§ **Data lines**:
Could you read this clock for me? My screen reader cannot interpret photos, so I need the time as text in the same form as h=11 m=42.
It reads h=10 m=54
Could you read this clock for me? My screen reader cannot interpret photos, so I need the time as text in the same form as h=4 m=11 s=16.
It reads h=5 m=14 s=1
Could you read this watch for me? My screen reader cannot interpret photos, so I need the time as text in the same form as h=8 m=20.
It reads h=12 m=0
--
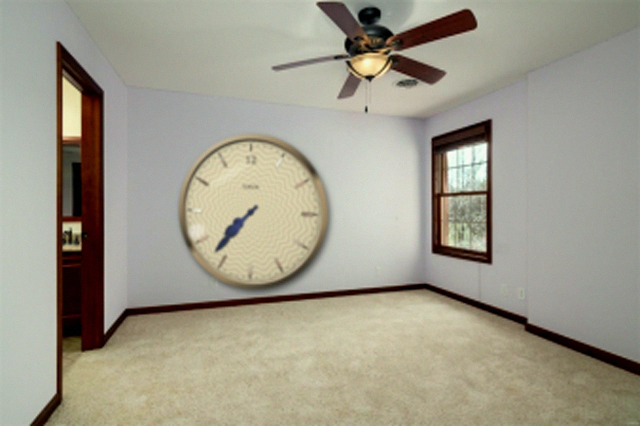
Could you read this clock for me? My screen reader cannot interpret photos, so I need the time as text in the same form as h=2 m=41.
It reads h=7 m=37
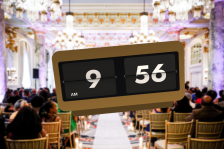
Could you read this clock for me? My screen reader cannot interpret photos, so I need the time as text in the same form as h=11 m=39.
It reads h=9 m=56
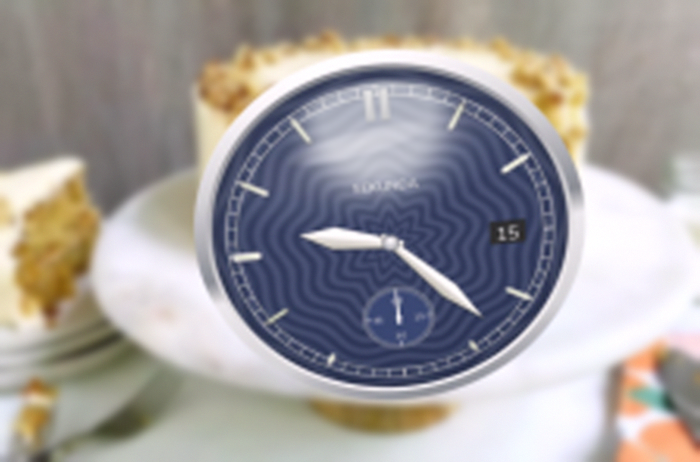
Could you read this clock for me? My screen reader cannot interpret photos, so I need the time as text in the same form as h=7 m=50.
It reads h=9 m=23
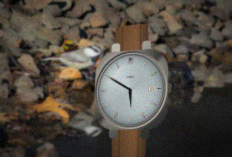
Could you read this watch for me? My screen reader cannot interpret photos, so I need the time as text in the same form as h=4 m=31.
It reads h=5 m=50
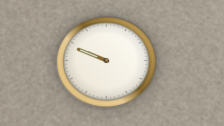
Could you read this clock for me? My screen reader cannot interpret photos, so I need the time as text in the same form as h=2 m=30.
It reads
...
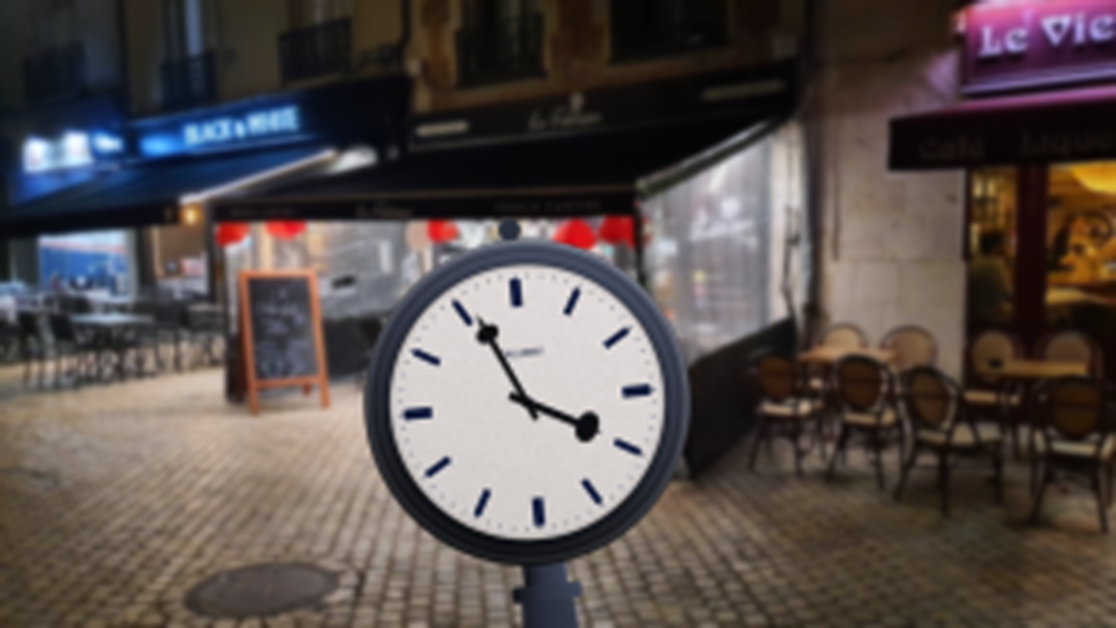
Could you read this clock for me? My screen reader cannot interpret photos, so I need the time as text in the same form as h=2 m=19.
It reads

§ **What the task asks**:
Copy out verbatim the lines of the records from the line with "as h=11 m=39." up to and including the line with "It reads h=9 m=23", omitting the picture lines.

§ **Exercise output**:
Could you read this clock for me? My screen reader cannot interpret photos, so I need the time as text in the same form as h=11 m=39.
It reads h=9 m=56
Could you read this clock for me? My screen reader cannot interpret photos, so I need the time as text in the same form as h=7 m=50.
It reads h=9 m=23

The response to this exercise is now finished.